Sunday, September 13, 2009

Travelling to Mozambique: Pemba

I wanted to make a short trip in Southern Africa before leaving - my original trip to Botswana with Julia had to be cancelled, and the thought of going there by myself wasn't really attractive. So I thought I'd do something with a bicycle (my farewell trip with my beloved but now also aged Marin Bear Valley), a trip for which I could also avoid flying.

This plan was turned on its head in stages. Firstly, the plan not to fly would have - at least in Northern Mozambique - have involved 5 days of hard bus travel with the bike in each direction - and I only had 10 days. So I compromised: I'd fly, but I'd have the bike trip on the other side.

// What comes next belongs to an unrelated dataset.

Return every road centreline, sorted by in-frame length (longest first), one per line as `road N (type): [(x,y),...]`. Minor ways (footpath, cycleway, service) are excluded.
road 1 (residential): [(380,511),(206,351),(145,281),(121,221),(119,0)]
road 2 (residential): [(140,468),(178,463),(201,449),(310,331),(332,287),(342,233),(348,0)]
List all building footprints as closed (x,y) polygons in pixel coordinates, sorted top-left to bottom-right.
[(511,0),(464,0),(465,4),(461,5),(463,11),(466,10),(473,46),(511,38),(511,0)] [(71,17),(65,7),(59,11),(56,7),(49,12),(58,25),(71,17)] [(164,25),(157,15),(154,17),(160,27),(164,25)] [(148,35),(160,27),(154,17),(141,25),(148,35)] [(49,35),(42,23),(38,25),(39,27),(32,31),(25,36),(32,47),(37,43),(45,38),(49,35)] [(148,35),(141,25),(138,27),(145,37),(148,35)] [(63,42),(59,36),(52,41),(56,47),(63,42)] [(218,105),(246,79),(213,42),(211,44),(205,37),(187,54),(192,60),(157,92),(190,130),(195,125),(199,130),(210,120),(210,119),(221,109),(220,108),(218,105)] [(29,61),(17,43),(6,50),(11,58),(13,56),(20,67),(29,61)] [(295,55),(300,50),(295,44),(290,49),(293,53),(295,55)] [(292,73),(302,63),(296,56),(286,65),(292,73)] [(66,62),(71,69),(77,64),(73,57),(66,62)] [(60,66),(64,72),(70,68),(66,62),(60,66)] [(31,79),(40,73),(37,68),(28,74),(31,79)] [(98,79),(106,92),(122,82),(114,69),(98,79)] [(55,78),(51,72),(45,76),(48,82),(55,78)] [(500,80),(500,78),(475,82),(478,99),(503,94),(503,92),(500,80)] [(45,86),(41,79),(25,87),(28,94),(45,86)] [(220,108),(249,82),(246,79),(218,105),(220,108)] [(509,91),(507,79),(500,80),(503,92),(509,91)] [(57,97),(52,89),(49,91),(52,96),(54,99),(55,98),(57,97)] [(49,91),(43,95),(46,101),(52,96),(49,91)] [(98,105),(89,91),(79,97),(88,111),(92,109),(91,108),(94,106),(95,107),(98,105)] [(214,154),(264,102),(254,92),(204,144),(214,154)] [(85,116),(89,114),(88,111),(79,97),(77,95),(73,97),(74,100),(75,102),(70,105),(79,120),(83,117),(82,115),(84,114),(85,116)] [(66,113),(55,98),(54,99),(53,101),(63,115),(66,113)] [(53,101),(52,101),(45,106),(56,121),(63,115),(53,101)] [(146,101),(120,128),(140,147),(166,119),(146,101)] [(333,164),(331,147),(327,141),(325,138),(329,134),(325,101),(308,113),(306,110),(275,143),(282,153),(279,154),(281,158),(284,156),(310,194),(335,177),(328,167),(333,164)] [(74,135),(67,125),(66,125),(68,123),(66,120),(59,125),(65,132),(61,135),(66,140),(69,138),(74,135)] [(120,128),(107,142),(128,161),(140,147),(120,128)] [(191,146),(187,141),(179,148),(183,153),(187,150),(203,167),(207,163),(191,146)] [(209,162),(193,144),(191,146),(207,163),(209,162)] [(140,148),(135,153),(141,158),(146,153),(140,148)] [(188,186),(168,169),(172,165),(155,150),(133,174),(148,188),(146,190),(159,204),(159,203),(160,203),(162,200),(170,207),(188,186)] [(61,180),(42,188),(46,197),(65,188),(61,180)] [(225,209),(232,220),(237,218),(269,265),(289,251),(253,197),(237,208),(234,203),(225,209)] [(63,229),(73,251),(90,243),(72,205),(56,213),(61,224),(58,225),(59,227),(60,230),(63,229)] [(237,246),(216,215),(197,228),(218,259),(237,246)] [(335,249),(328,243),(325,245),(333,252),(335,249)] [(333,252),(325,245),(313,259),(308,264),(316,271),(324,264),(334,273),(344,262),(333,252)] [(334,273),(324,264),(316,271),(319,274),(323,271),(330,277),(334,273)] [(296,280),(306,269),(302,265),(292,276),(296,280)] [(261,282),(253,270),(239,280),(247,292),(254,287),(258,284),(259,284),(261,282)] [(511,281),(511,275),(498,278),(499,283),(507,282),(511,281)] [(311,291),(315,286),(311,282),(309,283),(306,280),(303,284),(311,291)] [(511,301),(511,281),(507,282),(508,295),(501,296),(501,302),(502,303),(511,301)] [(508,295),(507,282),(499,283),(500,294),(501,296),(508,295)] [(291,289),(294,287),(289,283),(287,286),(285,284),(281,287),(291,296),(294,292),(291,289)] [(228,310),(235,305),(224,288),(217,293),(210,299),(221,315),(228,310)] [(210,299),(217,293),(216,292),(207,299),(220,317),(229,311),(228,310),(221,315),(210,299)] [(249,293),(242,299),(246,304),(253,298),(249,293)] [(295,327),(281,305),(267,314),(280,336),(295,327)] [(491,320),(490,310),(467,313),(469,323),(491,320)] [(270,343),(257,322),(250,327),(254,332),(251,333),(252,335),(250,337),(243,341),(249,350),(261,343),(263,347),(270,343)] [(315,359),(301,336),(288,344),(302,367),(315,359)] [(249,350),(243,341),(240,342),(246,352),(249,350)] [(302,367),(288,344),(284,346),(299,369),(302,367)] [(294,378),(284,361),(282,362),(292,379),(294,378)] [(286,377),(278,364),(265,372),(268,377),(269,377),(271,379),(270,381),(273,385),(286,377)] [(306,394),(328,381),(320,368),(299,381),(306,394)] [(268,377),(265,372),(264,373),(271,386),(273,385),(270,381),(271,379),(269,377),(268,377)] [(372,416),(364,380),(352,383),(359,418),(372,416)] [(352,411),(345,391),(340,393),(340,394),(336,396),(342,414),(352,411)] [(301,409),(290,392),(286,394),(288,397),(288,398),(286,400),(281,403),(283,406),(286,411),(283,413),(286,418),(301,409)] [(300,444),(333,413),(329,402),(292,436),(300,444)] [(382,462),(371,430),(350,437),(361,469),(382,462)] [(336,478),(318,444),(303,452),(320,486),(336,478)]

Enter SAA, in the guise of Airlink, and now way down there as my least favourite South African company. The fact that I'd recently sued them over stolen luggage should have warned me, but when you're flying to Mozambique, the choices are limited. The interaction with them went like this:
Me (on phone): can I take my bike with me as sports luggage
Airlink: oh yes, of course
Me (on phone a couple of days later): can I confirm that I can take my bike as sports equipment?
Airlink: yes sir! Of course!
Airlink (at airport): Of course you can take the bike with you! But we count it as normal lugage, so it will cost R1400 (US$200) excess in each diretion. Double the price of your ticket! And no, you can't cancel your ticket now...
Me (silently): fuckin' SAA.
It wasn't the last time I'd think this. So I end up flying, and sans bike, into a radically different plan. But it was still fun.

Pemba from the air as the plane curved down to land was dhows on the brilliant blue water of the bay and sprawling areas of densley packed huts with grass and leaf rooves, pockmarked by giant baobabs.

The town was large (almost 250 000 people in the greater area, I heard), and I spent a couple of days adapting to Mozambique in it, trying to get a dive in (and failing) and hanging out on the beach, something which I'm miserably bad at.




I stayed at a place called Russels, which has a lot of original local art work in it (Russel used to be a dealer) and was a great hang-out apart from the damned MTV blastig from a giant plasma TV.




Then on Monday, I got up at 3am to catch a 4:30am bus to Ilha de Mozambique. It had been a while since I had travelled in the 3rd World, and I'd forgotten so much: the hawkers with live chickens held upside down and cokes thrust through the bus window, the undersized seats and the heat and the dust. But the bus (and then a lift in a 4x4) got me to Pemba by 3pm.

1 comment:

  1. I was going to say "I can't believe they did that" but actually, thinking about it, I can! I hope you've complained on hellopeter.com - now the question I'm asking myself is this: what did you do with your bicycle at the airport???